That’s a particularly noteworthy thought because there’s an inherent perverseness in representing violence on the page—often seeming unnecessary. Of late, mostly women writers are writing about injustices and crime in a way that offers dignity to those who’ve been underwritten or bereft of agency. A case in point is Nilanjana S Roy’s Black River (Context, 2023).
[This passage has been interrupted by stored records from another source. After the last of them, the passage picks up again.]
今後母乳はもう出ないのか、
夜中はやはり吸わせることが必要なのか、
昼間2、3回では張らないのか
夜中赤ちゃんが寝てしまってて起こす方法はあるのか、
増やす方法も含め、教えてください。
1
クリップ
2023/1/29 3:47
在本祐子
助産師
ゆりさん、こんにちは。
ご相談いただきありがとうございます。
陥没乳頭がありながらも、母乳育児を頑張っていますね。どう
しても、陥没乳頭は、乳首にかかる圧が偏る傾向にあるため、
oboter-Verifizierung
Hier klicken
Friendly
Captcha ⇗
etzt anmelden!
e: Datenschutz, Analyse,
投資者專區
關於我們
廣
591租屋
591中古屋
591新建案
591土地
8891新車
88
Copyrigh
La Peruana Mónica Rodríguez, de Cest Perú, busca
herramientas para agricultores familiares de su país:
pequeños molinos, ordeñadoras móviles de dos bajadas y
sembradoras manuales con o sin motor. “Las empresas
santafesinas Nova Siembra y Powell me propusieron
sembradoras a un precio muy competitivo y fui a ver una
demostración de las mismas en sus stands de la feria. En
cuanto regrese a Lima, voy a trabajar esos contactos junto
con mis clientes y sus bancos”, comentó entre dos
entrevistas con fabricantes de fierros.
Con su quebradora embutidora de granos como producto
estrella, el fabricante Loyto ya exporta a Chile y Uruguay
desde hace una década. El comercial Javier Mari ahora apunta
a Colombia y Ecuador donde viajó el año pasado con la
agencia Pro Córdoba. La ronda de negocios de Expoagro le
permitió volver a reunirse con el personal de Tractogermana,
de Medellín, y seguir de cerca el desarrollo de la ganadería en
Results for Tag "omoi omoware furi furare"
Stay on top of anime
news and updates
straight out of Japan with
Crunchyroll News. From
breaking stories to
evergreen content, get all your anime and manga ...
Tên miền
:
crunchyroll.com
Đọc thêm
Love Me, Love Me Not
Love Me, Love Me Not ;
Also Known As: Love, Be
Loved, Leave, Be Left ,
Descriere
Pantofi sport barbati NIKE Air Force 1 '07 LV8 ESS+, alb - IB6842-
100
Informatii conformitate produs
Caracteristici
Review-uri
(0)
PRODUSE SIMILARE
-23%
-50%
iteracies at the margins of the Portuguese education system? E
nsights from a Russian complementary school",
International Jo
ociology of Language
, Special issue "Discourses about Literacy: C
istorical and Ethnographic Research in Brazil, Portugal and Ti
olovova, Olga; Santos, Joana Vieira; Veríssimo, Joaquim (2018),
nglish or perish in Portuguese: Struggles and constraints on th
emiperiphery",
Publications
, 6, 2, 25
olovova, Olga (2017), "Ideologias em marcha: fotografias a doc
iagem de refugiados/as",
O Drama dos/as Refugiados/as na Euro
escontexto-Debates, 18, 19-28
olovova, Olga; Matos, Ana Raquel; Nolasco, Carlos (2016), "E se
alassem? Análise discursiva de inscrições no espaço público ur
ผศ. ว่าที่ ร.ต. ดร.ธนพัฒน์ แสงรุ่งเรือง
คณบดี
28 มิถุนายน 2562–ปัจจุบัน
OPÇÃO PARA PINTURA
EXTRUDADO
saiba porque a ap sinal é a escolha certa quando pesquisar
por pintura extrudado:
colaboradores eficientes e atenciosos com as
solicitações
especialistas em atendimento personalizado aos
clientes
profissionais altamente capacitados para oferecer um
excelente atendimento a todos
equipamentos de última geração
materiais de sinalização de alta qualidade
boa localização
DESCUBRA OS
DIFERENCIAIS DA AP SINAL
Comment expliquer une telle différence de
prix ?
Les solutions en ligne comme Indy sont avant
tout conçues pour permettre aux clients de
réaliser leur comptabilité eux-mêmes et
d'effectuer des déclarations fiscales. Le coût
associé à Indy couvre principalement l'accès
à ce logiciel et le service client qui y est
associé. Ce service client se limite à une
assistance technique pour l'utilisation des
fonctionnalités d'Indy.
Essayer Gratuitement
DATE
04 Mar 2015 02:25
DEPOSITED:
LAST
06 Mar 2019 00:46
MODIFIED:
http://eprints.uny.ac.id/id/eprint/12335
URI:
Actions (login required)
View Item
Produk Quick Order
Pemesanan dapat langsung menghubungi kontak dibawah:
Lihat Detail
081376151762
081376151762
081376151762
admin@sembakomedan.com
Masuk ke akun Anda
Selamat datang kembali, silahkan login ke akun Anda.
In a terrific interview with the founder of The Writing Room, Mariam Tareen, Ms  Roy notes that her book is “a record of a time when those friendships [between Chand, Rabia, and Khalid] were possible, as we’re moving towards an age when those border-crossing friendships seem more and more rare, almost forbidden, along with many other things.” How often do we find a writer talking about a sense of grief percolating and informing their crime-centric novels in this way?
 
For investigative journalists and those interested in long-form reportage, a conversation between the former editor of The Caravan Vinod K Jose, and the Paris-based author of the award-winning title Motiba’s Tattoos: A Granddaughter’s Journey into Her Indian Family’s Past (PublicAffairs, 2000) Mira Kamdar is particularly rewarding. Among other things, Mr Jose emphasises how in “the new phase of authoritarianism, backsliding of democracy, or fascism—whatever it is—everyone was quick to overlook the evidence” when his team published the Judge Loya story. His emphasis remains on “facts and information which is verifiable”, as that has a “better chance of public support”.
 
Be it novelist Vauhini Vara’s distinct approaches to writing fiction and non-fiction, Rahul Bhattacharya’s comments on voice upon reading Toni Morrison’s Jazz,  among others, or Jamil Jan Kochai confronting his positionality as an Afghan in America and writing about the relationship between the two, or Meena Kandasamy reflecting on domestic violence, each interview in this book opens a distinct door of perception for readers.